Grâce ensuite au projet d’Atlas phylogéographique des conifères nord-américains mené avec de nombreux partenaires aux quatre coins de l’Amérique du Nord, Jean Bousquet réussira à mettre en lumière les effets des glaciations et de la recolonisation postglaciaire sur les populations de conifères, à l’échelle même du continent. Il obtiendra alors une « image » de la diversité génétique telle qu’elle émergea du dernier bouleversement glaciaire, image qui constitue la base même de la structuration géographique de la diversité génétique des conifères que nous rencontrons aujourd’hui. De telles données sont désormais cruciales pour guider la conservation de la biodiversité. Encore tout récemment, ce « docteur ès arbres et forêts » arrivait à démontrer une qualité étonnante de la structure du génome coniférien : sa stabilité exceptionnelle depuis plus de 100 millions d’années, une époque où les dinosaures vivaient encore!

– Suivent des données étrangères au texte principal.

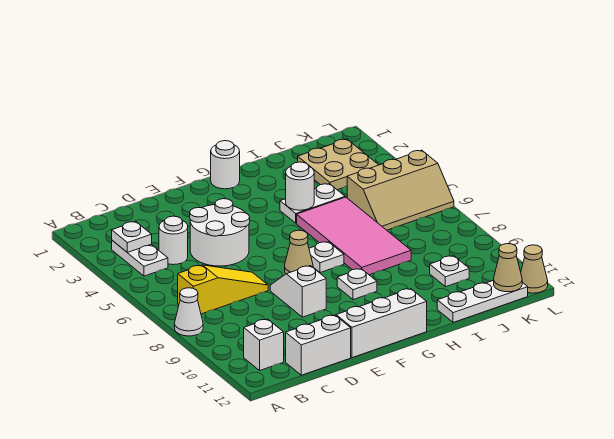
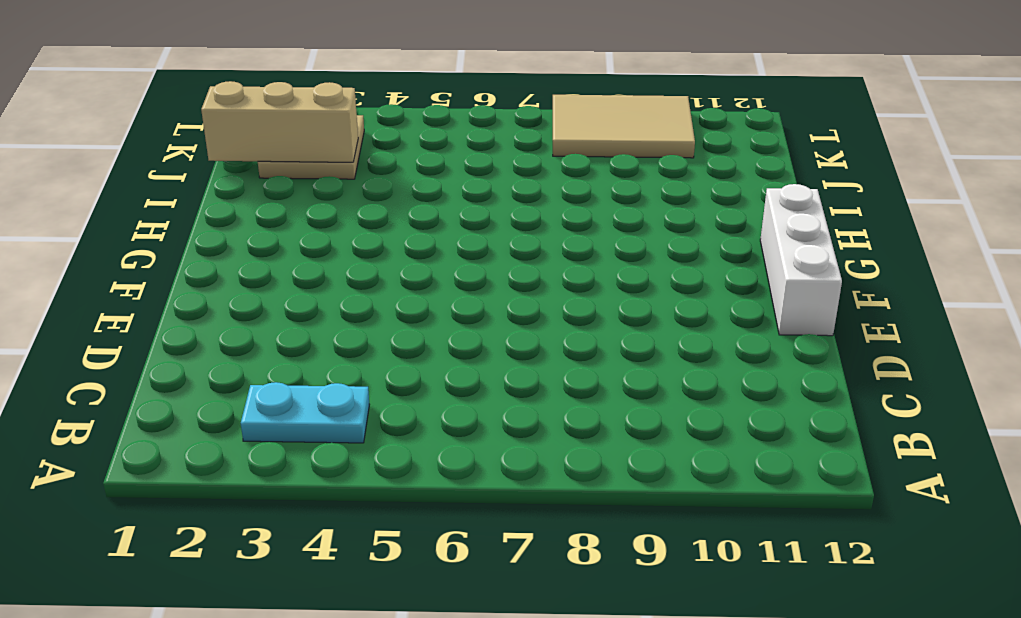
cyan plate B3:B4 level 1 -> white plate B3:B4 level 1
tan brick J1:J3 level 2 -> none
tan tile K8:L10 level 1 -> none
none -> white cone A8 level 1
none -> yellow slope B7:D7 level 1 top B
none -> white brick B11 level 1

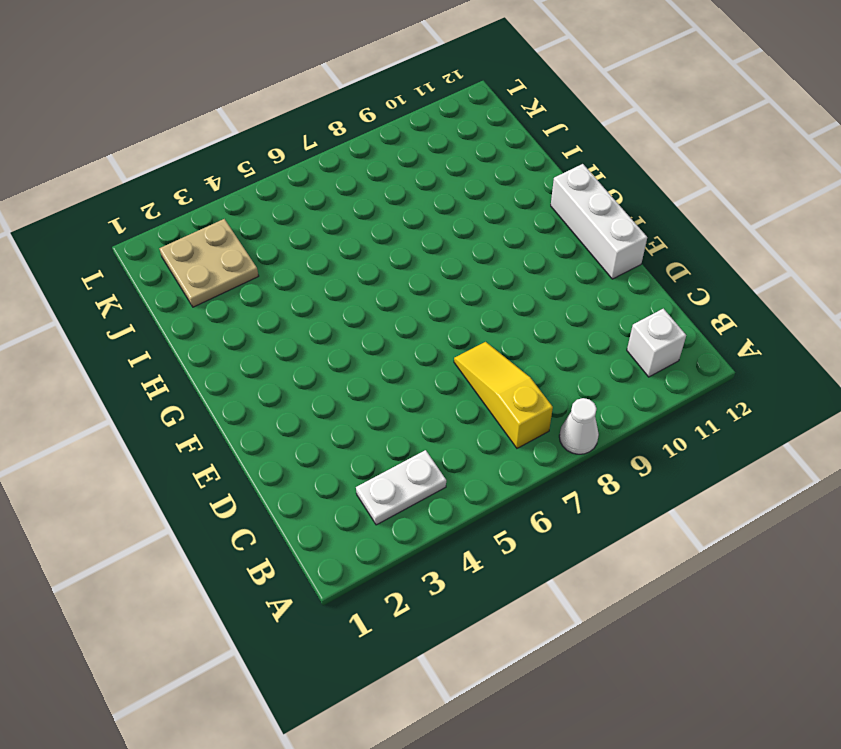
none -> white round brick C4 level 1
none -> white brick C12:D12 level 1
none -> white round brick D4:E5 level 1

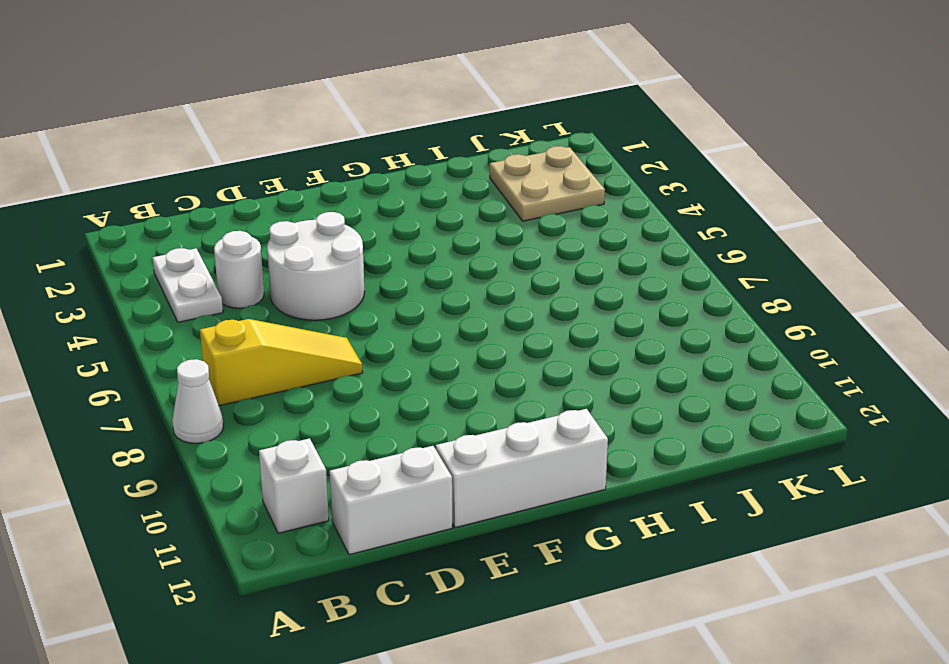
none -> white slope E8:E9 level 1 top 9
none -> tan cone F7 level 1
none -> white round brick G1 level 1

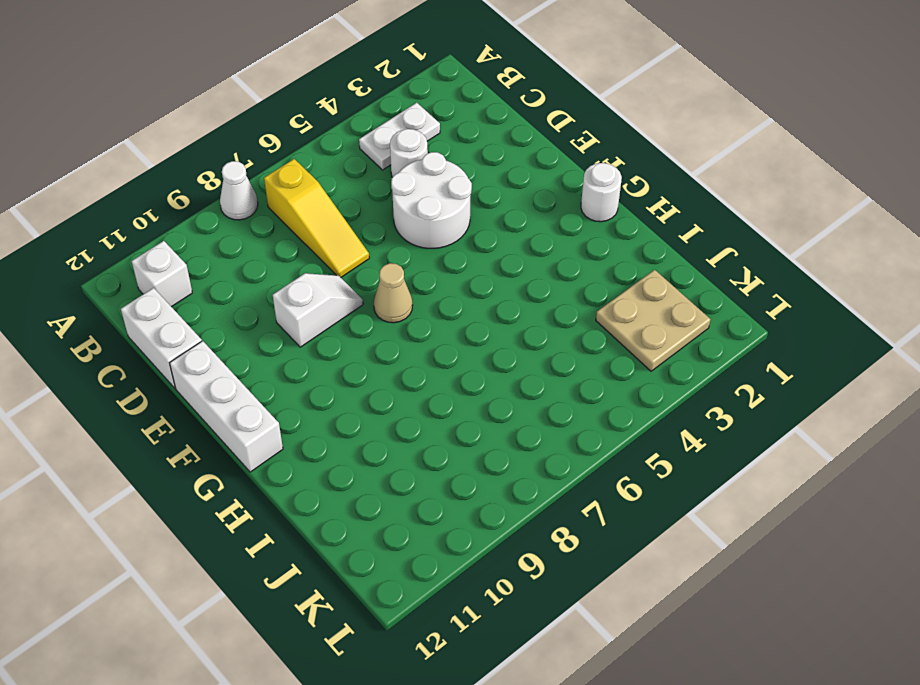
none -> white plate G7 level 1
none -> white plate G9 level 1
none -> white plate H4:I4 level 1

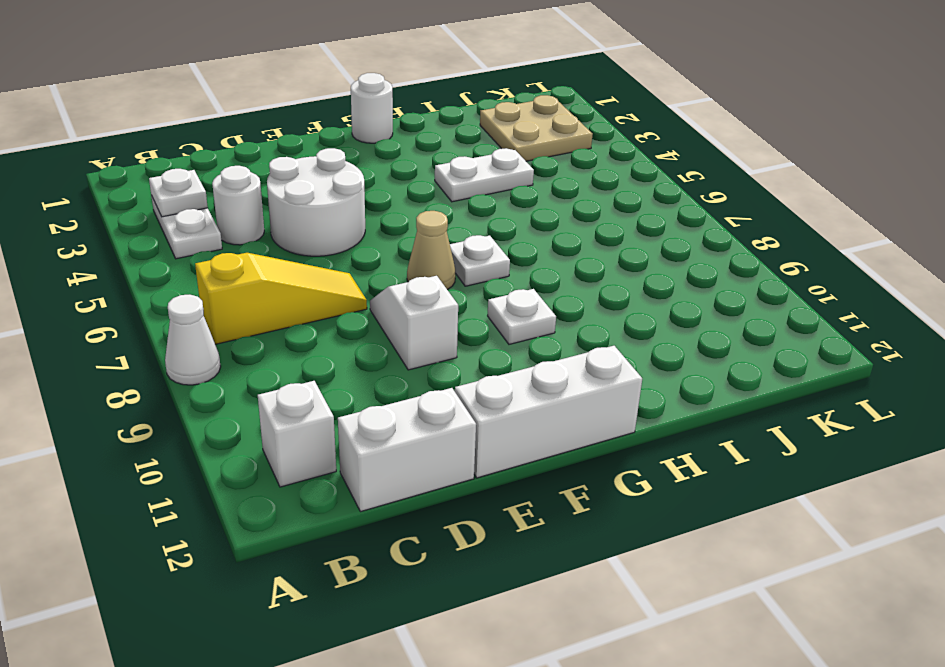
none -> pink tile H5:I8 level 1
none -> white plate I12:K12 level 1
none -> tan slope J5:L6 level 1 top 5

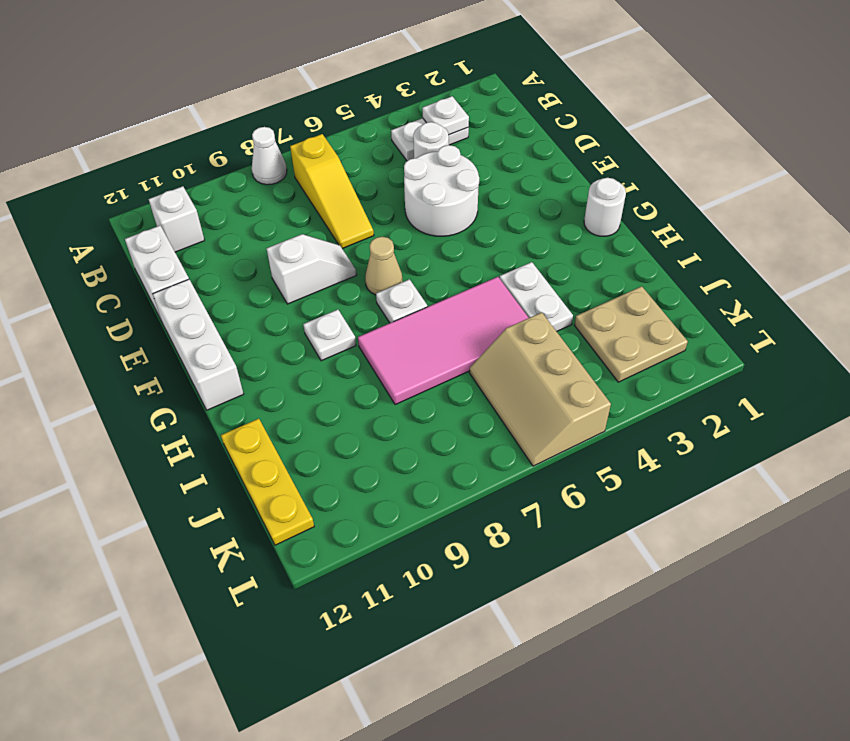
yellow plate I12:K12 level 1 -> white plate I12:K12 level 1
none -> white plate J10 level 1
none -> tan cone L12 level 1
none -> white round brick H4 level 2

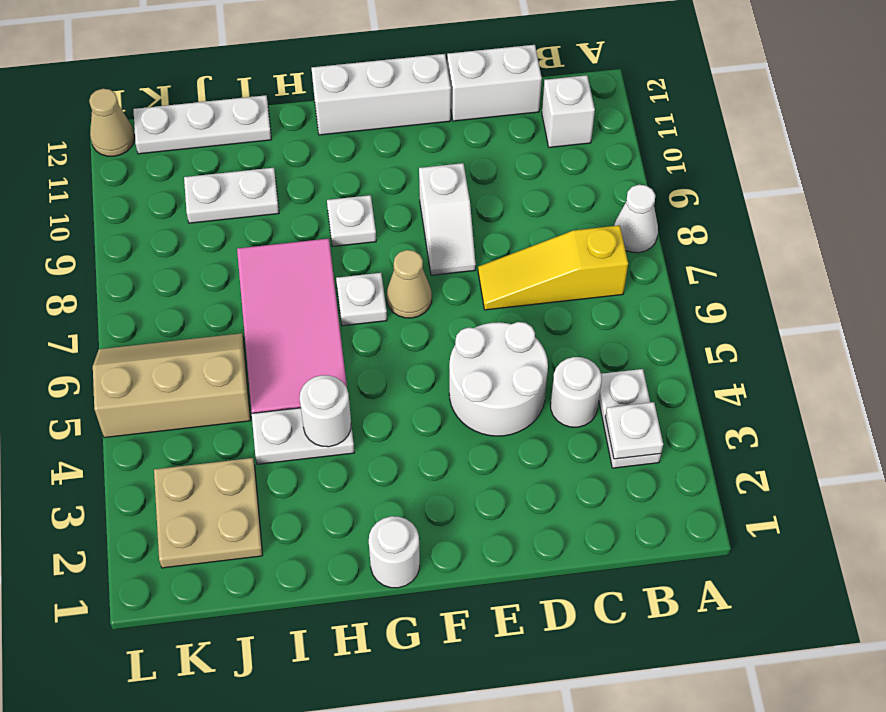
white plate I10:J10 level 1 -> white plate J10 level 1
none -> tan cone K12 level 2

D’aucuns se demanderont sûrement si ces connaissances fondamentales peuvent avoir des applications pratiques… Durant sa seconde période de recherche, dans le cadre des travaux du projet ARBOREA et de la Chaire de recherche du Canada en génomique forestière que le professeur Bousquet a mise sur pied et dirige toujours, des percées pratiques ont été réalisées pour déchiffrer les bases génomiques prédictives de l’adaptation au climat et de la productivité. D’autant que le chercheur a pu établir, à partir des données obtenues de la diversité du génome coniférien, l’existence généralisée de polymorphismes d’ADN justement liés à ces capacités adaptatives. Cette révolution génomique fait école présentement chez les espèces non domestiquées à travers le monde. Face à la rapidité des bouleversements climatiques, les tests diagnostiques qui découlent de ces travaux permettront de préserver l’adaptation et le rendement biologique futur des centaines de millions de semis de conifères reboisés annuellement au Québec et au Canada.
Mais ces promenades d’un forestier dans le temps et dans l’espace seraient bien tristes si Jean Bousquet ne les accomplissait pas également à l’intérieur de son propre « jardin ». Le Réseau de recherche « Ligniculture Québec », qu’il a cofondé il y a un peu plus d’une dizaine d’années, se veut une réponse directe à cette préoccupation. Ses travaux et ceux du Réseau auront contribué à accélérer les efforts visant l’amélioration de la qualité des plants reboisés et l’intensification de l’aménagement forestier québécois. Un chapitre complet à ce sujet apparaît d’ailleurs dans la récente Loi du Québec sur les forêts (2010).
Plus intimement encore, le chercheur se sera assuré d’avoir son mot à dire, d’abord dans sa ville, en démontrant l’existence d’arbres anciens remarquables sur les hauteurs de Québec, et en cofondant l’organisme Québec Arbres qui fait la promotion de la forêt urbaine comme élément clé de la qualité de vie des citadins; ensuite sur les lieux mêmes de son milieu de travail par sa participation aux travaux du Comité d’aménagement du campus de l’Université Laval. N’y cherchez pas qui a été au cœur des efforts récents visant la mise sur pied du Plan directeur du patrimoine naturel de ce campus!